> **Problem to work on**
Check every line of the data below for the word "Newhaven" and say how many have it, without further comment.

Extracted material below:

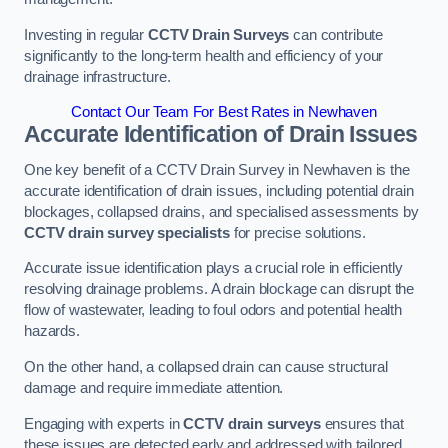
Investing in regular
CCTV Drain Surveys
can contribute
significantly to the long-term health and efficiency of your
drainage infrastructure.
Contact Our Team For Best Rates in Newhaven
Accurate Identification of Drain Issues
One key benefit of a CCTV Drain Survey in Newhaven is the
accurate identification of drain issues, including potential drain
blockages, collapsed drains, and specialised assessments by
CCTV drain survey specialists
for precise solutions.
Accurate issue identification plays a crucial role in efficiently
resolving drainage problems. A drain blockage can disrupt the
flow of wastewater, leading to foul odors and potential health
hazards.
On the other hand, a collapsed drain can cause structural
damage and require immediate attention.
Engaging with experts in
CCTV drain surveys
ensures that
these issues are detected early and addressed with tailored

End of Extracted material.
Extracted material below:

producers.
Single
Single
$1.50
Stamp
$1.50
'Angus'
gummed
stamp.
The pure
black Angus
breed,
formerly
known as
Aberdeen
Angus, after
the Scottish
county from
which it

End of Extracted material.

> **Reply**
2